- How to complete this task: Set the listing down once more, exactly as given.

- Supplied information:

[Start of Attachment]

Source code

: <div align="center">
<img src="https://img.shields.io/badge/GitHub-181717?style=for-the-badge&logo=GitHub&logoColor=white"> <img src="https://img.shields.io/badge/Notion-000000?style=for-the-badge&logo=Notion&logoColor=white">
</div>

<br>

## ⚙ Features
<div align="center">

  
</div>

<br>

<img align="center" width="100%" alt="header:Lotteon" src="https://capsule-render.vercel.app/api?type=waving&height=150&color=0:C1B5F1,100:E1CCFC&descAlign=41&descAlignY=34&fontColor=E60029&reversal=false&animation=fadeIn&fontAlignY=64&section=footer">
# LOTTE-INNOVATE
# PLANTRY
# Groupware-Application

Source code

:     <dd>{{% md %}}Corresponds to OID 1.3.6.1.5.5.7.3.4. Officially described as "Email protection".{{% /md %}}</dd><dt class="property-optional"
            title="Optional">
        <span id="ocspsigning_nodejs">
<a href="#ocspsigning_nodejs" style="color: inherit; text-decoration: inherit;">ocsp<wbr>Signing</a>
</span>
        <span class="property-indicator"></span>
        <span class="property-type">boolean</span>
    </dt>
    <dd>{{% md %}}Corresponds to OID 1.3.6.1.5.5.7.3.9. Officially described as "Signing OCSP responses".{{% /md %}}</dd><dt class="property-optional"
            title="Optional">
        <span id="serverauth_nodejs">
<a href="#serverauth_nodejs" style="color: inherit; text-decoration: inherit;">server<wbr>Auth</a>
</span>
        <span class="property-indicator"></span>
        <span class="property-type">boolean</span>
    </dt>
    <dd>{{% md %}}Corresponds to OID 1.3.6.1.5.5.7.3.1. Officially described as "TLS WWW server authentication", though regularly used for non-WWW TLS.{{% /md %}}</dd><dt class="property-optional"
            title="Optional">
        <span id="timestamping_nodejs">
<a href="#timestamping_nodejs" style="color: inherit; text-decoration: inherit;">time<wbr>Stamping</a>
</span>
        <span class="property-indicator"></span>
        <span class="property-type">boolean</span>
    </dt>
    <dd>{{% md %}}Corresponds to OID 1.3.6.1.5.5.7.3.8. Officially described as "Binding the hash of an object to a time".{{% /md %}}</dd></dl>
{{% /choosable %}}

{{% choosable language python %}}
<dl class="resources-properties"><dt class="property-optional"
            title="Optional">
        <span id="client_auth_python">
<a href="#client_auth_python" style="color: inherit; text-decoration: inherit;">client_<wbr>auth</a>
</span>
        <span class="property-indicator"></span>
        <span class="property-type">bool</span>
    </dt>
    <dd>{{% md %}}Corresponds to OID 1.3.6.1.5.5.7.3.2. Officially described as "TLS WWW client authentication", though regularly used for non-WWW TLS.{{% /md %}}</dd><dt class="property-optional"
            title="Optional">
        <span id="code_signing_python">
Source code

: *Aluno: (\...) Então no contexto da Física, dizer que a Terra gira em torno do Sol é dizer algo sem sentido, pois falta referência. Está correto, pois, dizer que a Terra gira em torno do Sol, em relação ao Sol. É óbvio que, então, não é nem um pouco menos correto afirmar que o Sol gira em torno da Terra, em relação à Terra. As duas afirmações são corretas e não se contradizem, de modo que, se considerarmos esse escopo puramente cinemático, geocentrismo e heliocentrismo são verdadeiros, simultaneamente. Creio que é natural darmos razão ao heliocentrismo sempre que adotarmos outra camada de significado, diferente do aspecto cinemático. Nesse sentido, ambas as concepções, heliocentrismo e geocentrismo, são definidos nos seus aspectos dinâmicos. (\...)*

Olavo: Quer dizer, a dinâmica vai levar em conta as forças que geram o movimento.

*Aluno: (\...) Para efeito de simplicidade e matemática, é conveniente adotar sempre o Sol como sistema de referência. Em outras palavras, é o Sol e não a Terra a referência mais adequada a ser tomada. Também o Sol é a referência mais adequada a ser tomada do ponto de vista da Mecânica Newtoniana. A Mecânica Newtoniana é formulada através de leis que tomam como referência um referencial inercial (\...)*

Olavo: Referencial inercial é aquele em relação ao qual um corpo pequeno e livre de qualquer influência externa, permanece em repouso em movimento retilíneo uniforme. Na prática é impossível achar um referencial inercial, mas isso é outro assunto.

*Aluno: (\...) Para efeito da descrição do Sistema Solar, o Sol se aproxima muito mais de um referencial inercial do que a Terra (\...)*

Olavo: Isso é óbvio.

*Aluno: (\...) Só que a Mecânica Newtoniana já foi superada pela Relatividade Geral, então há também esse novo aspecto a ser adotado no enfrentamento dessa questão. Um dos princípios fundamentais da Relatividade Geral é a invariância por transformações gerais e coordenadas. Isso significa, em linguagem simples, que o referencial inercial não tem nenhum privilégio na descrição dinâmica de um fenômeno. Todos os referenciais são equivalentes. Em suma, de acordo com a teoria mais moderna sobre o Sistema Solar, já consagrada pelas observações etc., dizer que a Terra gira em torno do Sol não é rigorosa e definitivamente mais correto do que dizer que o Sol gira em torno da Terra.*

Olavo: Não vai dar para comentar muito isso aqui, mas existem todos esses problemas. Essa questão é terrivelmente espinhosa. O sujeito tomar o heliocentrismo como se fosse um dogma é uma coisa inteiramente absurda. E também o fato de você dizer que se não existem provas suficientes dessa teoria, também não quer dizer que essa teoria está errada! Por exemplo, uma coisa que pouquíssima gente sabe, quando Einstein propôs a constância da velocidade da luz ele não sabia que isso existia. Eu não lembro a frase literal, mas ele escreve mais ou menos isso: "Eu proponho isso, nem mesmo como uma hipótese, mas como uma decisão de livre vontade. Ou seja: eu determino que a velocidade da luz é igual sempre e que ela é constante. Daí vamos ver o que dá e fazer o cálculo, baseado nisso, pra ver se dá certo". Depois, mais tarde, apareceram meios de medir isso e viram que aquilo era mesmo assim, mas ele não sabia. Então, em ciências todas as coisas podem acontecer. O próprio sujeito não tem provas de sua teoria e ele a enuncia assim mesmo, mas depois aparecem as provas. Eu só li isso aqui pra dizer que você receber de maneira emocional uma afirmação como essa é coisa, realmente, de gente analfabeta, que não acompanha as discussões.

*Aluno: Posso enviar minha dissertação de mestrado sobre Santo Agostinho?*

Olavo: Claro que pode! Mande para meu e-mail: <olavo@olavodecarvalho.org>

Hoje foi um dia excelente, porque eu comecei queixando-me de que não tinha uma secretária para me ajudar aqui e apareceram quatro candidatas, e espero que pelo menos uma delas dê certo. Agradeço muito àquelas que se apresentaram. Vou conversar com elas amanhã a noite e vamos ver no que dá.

[End of Attachment]

- Result of this exercise:
Source code

: <div align="center">
<img src="https://img.shields.io/badge/GitHub-181717?style=for-the-badge&logo=GitHub&logoColor=white"> <img src="https://img.shields.io/badge/Notion-000000?style=for-the-badge&logo=Notion&logoColor=white">
</div>

<br>

## ⚙ Features
<div align="center">

  
</div>

<br>

<img align="center" width="100%" alt="header:Lotteon" src="https://capsule-render.vercel.app/api?type=waving&height=150&color=0:C1B5F1,100:E1CCFC&descAlign=41&descAlignY=34&fontColor=E60029&reversal=false&animation=fadeIn&fontAlignY=64&section=footer">
# LOTTE-INNOVATE
# PLANTRY
# Groupware-Application

Source code

:     <dd>{{% md %}}Corresponds to OID 1.3.6.1.5.5.7.3.4. Officially described as "Email protection".{{% /md %}}</dd><dt class="property-optional"
            title="Optional">
        <span id="ocspsigning_nodejs">
<a href="#ocspsigning_nodejs" style="color: inherit; text-decoration: inherit;">ocsp<wbr>Signing</a>
</span>
        <span class="property-indicator"></span>
        <span class="property-type">boolean</span>
    </dt>
    <dd>{{% md %}}Corresponds to OID 1.3.6.1.5.5.7.3.9. Officially described as "Signing OCSP responses".{{% /md %}}</dd><dt class="property-optional"
            title="Optional">
        <span id="serverauth_nodejs">
<a href="#serverauth_nodejs" style="color: inherit; text-decoration: inherit;">server<wbr>Auth</a>
</span>
        <span class="property-indicator"></span>
        <span class="property-type">boolean</span>
    </dt>
    <dd>{{% md %}}Corresponds to OID 1.3.6.1.5.5.7.3.1. Officially described as "TLS WWW server authentication", though regularly used for non-WWW TLS.{{% /md %}}</dd><dt class="property-optional"
            title="Optional">
        <span id="timestamping_nodejs">
<a href="#timestamping_nodejs" style="color: inherit; text-decoration: inherit;">time<wbr>Stamping</a>
</span>
        <span class="property-indicator"></span>
        <span class="property-type">boolean</span>
    </dt>
    <dd>{{% md %}}Corresponds to OID 1.3.6.1.5.5.7.3.8. Officially described as "Binding the hash of an object to a time".{{% /md %}}</dd></dl>
{{% /choosable %}}

{{% choosable language python %}}
<dl class="resources-properties"><dt class="property-optional"
            title="Optional">
        <span id="client_auth_python">
<a href="#client_auth_python" style="color: inherit; text-decoration: inherit;">client_<wbr>auth</a>
</span>
        <span class="property-indicator"></span>
        <span class="property-type">bool</span>
    </dt>
    <dd>{{% md %}}Corresponds to OID 1.3.6.1.5.5.7.3.2. Officially described as "TLS WWW client authentication", though regularly used for non-WWW TLS.{{% /md %}}</dd><dt class="property-optional"
            title="Optional">
        <span id="code_signing_python">
Source code

: *Aluno: (\...) Então no contexto da Física, dizer que a Terra gira em torno do Sol é dizer algo sem sentido, pois falta referência. Está correto, pois, dizer que a Terra gira em torno do Sol, em relação ao Sol. É óbvio que, então, não é nem um pouco menos correto afirmar que o Sol gira em torno da Terra, em relação à Terra. As duas afirmações são corretas e não se contradizem, de modo que, se considerarmos esse escopo puramente cinemático, geocentrismo e heliocentrismo são verdadeiros, simultaneamente. Creio que é natural darmos razão ao heliocentrismo sempre que adotarmos outra camada de significado, diferente do aspecto cinemático. Nesse sentido, ambas as concepções, heliocentrismo e geocentrismo, são definidos nos seus aspectos dinâmicos. (\...)*

Olavo: Quer dizer, a dinâmica vai levar em conta as forças que geram o movimento.

*Aluno: (\...) Para efeito de simplicidade e matemática, é conveniente adotar sempre o Sol como sistema de referência. Em outras palavras, é o Sol e não a Terra a referência mais adequada a ser tomada. Também o Sol é a referência mais adequada a ser tomada do ponto de vista da Mecânica Newtoniana. A Mecânica Newtoniana é formulada através de leis que tomam como referência um referencial inercial (\...)*

Olavo: Referencial inercial é aquele em relação ao qual um corpo pequeno e livre de qualquer influência externa, permanece em repouso em movimento retilíneo uniforme. Na prática é impossível achar um referencial inercial, mas isso é outro assunto.

*Aluno: (\...) Para efeito da descrição do Sistema Solar, o Sol se aproxima muito mais de um referencial inercial do que a Terra (\...)*

Olavo: Isso é óbvio.

*Aluno: (\...) Só que a Mecânica Newtoniana já foi superada pela Relatividade Geral, então há também esse novo aspecto a ser adotado no enfrentamento dessa questão. Um dos princípios fundamentais da Relatividade Geral é a invariância por transformações gerais e coordenadas. Isso significa, em linguagem simples, que o referencial inercial não tem nenhum privilégio na descrição dinâmica de um fenômeno. Todos os referenciais são equivalentes. Em suma, de acordo com a teoria mais moderna sobre o Sistema Solar, já consagrada pelas observações etc., dizer que a Terra gira em torno do Sol não é rigorosa e definitivamente mais correto do que dizer que o Sol gira em torno da Terra.*

Olavo: Não vai dar para comentar muito isso aqui, mas existem todos esses problemas. Essa questão é terrivelmente espinhosa. O sujeito tomar o heliocentrismo como se fosse um dogma é uma coisa inteiramente absurda. E também o fato de você dizer que se não existem provas suficientes dessa teoria, também não quer dizer que essa teoria está errada! Por exemplo, uma coisa que pouquíssima gente sabe, quando Einstein propôs a constância da velocidade da luz ele não sabia que isso existia. Eu não lembro a frase literal, mas ele escreve mais ou menos isso: "Eu proponho isso, nem mesmo como uma hipótese, mas como uma decisão de livre vontade. Ou seja: eu determino que a velocidade da luz é igual sempre e que ela é constante. Daí vamos ver o que dá e fazer o cálculo, baseado nisso, pra ver se dá certo". Depois, mais tarde, apareceram meios de medir isso e viram que aquilo era mesmo assim, mas ele não sabia. Então, em ciências todas as coisas podem acontecer. O próprio sujeito não tem provas de sua teoria e ele a enuncia assim mesmo, mas depois aparecem as provas. Eu só li isso aqui pra dizer que você receber de maneira emocional uma afirmação como essa é coisa, realmente, de gente analfabeta, que não acompanha as discussões.

*Aluno: Posso enviar minha dissertação de mestrado sobre Santo Agostinho?*

Olavo: Claro que pode! Mande para meu e-mail: <olavo@olavodecarvalho.org>

Hoje foi um dia excelente, porque eu comecei queixando-me de que não tinha uma secretária para me ajudar aqui e apareceram quatro candidatas, e espero que pelo menos uma delas dê certo. Agradeço muito àquelas que se apresentaram. Vou conversar com elas amanhã a noite e vamos ver no que dá.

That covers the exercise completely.